In the year before the economy collapsed, the paychecks of private college presidents continued to climb, according to a new analysis by the Chronicle of Higher Education. The typical president of a private college got a raise of more than $26,000, or 6.5 percent, to bring the total pay package up to $358,746. Pay was higher and rose even faster at major private research universities: The median pay of $627,750 at those institutions represented a one-year jump of 15.5 percent. In addition, the Chronicle found that 85 of the 419 private colleges surveyed were paying at least one former employee more than $200,000.
Chronicle researchers noted that the numbers were for the fiscal year ending June 30, 2008—the most recent data available—and the salary inflation might have been reined in since the recession began. For example, many university presidents have accepted pay cuts or reduced bonuses in the past year.
News of the rising costs of administrators comes as colleges continue to raise their tuition faster than inflation. The College Board reported last month that the average private university has raised tuition by almost $4,000 since 2006 to $26,273, 10 percentage points faster than inflation.
Republican Sen.
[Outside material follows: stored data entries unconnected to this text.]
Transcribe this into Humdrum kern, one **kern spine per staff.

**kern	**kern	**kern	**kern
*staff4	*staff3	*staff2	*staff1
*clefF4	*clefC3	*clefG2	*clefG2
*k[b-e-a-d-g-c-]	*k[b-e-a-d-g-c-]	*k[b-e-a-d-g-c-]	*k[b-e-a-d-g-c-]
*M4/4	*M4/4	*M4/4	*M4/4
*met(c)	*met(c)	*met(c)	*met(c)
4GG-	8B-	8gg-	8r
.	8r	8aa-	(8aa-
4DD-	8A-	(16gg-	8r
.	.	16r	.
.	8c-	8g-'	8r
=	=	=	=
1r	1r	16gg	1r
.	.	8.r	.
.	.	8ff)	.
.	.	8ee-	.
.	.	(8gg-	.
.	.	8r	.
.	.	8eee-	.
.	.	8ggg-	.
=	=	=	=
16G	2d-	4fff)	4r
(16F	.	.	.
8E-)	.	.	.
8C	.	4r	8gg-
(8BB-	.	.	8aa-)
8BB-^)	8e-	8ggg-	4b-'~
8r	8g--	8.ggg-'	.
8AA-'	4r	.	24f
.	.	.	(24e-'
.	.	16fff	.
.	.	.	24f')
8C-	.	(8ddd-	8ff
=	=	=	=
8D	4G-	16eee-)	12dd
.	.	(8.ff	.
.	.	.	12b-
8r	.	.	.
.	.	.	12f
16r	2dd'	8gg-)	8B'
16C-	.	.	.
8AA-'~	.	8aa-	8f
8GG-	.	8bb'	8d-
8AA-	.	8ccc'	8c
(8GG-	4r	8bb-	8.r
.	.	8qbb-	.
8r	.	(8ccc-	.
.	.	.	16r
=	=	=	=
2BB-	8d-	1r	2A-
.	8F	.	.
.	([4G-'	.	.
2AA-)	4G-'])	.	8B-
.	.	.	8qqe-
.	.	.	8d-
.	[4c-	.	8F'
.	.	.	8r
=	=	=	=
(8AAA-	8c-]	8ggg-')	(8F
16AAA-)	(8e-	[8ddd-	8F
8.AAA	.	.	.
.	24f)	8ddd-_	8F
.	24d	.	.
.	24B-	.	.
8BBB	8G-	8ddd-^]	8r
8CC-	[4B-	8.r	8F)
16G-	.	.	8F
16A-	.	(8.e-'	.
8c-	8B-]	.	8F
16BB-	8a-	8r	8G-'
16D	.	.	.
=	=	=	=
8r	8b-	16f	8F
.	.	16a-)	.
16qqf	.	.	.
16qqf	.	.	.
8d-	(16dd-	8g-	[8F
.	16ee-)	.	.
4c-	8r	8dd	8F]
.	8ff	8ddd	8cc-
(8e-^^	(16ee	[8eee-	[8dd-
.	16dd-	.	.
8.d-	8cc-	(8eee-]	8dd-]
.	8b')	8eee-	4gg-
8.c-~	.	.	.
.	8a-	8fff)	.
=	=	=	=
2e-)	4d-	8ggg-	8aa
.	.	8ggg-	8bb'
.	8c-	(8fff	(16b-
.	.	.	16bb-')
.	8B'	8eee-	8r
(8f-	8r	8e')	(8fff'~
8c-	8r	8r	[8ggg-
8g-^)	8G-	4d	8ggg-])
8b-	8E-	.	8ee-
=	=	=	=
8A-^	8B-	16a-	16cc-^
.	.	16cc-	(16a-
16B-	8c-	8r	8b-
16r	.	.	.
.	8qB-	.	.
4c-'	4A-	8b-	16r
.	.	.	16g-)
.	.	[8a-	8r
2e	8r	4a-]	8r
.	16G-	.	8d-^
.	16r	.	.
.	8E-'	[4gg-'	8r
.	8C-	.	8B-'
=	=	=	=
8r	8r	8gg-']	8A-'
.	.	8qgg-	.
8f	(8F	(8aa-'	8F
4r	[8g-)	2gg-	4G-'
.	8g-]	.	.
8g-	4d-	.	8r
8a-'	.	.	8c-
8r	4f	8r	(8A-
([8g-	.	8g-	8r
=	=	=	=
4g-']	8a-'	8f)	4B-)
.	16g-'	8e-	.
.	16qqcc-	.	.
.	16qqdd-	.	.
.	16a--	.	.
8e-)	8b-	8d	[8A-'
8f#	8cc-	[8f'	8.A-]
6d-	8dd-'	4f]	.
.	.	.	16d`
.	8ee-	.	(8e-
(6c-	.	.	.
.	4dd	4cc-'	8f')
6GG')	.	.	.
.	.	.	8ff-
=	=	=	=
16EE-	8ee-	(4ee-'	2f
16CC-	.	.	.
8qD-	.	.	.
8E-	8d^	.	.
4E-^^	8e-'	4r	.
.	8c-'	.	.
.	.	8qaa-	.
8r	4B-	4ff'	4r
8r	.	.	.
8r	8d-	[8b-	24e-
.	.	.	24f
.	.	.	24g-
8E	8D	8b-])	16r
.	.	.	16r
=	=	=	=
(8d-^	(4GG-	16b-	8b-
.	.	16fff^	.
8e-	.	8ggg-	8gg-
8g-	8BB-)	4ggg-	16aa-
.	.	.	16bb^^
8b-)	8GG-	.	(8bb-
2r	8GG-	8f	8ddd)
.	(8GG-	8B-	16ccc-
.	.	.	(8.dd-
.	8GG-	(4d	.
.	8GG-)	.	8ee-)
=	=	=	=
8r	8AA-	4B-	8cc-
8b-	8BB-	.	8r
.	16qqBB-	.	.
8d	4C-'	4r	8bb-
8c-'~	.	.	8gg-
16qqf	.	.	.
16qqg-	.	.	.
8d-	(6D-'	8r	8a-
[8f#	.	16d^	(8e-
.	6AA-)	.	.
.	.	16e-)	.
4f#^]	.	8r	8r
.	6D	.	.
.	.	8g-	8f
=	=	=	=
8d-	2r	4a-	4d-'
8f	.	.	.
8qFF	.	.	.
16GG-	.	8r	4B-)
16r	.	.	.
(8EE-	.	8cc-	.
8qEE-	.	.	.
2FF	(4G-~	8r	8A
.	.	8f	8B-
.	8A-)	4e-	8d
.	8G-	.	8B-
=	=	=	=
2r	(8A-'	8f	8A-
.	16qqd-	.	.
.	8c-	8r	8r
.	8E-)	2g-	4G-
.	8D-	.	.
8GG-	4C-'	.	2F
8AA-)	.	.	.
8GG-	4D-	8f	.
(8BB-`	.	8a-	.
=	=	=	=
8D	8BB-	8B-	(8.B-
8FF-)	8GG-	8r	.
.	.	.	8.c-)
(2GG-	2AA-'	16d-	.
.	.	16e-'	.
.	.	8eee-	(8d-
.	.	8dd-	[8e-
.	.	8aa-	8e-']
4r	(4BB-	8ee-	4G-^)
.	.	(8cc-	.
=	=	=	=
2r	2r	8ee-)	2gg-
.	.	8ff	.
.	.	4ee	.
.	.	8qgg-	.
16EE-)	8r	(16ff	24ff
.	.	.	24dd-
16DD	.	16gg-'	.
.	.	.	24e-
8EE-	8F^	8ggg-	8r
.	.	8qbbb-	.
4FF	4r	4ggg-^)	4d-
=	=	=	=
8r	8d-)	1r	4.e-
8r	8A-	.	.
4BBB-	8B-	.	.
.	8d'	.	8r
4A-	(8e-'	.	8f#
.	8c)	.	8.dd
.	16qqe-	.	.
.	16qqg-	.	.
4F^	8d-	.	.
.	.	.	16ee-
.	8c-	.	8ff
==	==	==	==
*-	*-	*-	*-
Charles Grassley of Iowa said the survey made him "wonder if these colleges are giving away the store when they sign contracts with employees." He said raises for administrators seem "out of sync with the reality for most parents and students who are trying to pay for college in the midst of high unemployment and after savings for education were either wiped out or greatly diminished last year due to the stock market falling."
A spokesman for an association of private colleges pointed out that while "sticker prices" of private colleges had been rising, the schools had been giving out so many more scholarships that the average net price students actually paid for tuition had dropped by more than $1,000 since 2005 to slightly less than $12,000.
In addition, said Tony Pals, director of public information for the National Association of Independent Colleges and Universities, "presidential compensation packages make up an incredibly small percentage of overall college budgets—in most cases, less than 1 percent. No serious study of college cost drivers has ever listed presidential compensation as a reason for rising college costs and prices. "
But the report indicated that at some colleges, presidential pay appears to add several hundred dollars to each student's bill. The typical college president's salary costs about $136 per student. U.S. News calculations show that students at some private colleges have been paying hundreds of dollars more apiece for their presidents while those at some of the highest-ranked universities with large enrollments end up paying only a few dollars each for their president. Colleges say the size of the university is only one of many factors that decide a president's pay.
For example, Steadman Upham, president of the University of Tulsa, was ranked as the third-highest-paid president of a private college in the country, with a total compensation package of almost $1.5 million. But Tulsa has only about two-thirds the number of students of Rensselaer Polytechnic Institute, which paid its president, Shirley Ann Jackson, the highest salary earned by a private college president that year—$1.6 million. So while Jackson's salary divides out to about $250 per RPI student, Upham cost his students more than $350 apiece.
A Tulsa spokesman said that Upham's pay for academic year 2007-2008 included 11 years of deferred compensation that the school agreed to pay to hire him away from the Claremont Graduate University. In addition, Upham has overseen fundraising drives of more than $300 million, lots of new construction, and a rise in the average test scores of incoming freshmen, said school spokesman David Hamby.
A few smaller colleges had even higher per-student presidential costs. Westminster College in New Wilmington, Pa., paid its president, R. Thomas Williamson, more than $625,000. The school has only about 1,500 students, so the cost per student exceeded $400.
School spokesman Mark Meighen noted that Westminster's graduation rate of 86 percent is 13 points higher than the predicted graduation rate U.S. News uses in its college rankings. In addition, he said the 2007-08 package was "artificially inflated because it included deferred compensation and retirement benefits" for Williamson, who has since retired. "Westminster College presidents are paid at a level comparable to our peer colleges," Meighen said.
In fact, many colleges with unusually high per-student presidential costs tended to be comparatively small. Franklin & Marshall in Lancaster, Pa., paid $1.07 million to John A. Fry last year. That cost each of the school's approximately 2,100 students about $500 apiece. Harvey Mudd, one of the Claremont colleges in Southern California, paid its president, Maria Klawe, about $409,000. Because her school has fewer than 800 students, that averaged out to more than $550 per student.
There were, however, many bargain presidents, too. More than two dozen presidents of Catholic-affiliated colleges, such as the Rev. Michael McFarland at Holy Cross in Worcester, Mass., received no salary whatsoever. And some of the most prestigious schools also had some of the lower per-student presidential costs. Stanford's $732,000 salary for John L. Hennessy averages out to slightly more than $40 for the university's approximately 18,000 students. Harvard and Cornell, two other large and highly ranked universities, also had similarly low per-student costs. And many smaller elite colleges, including the rest of the Ivies, had presidential pay packages that were below the national per-student average.
Corrected on 11/03/09: A previous version of this article incorrectly said the net cost students pay for tuition, room and board, and fees dropped according to the National Association of Independent Colleges and Universities. That drop in price referred to tuition only.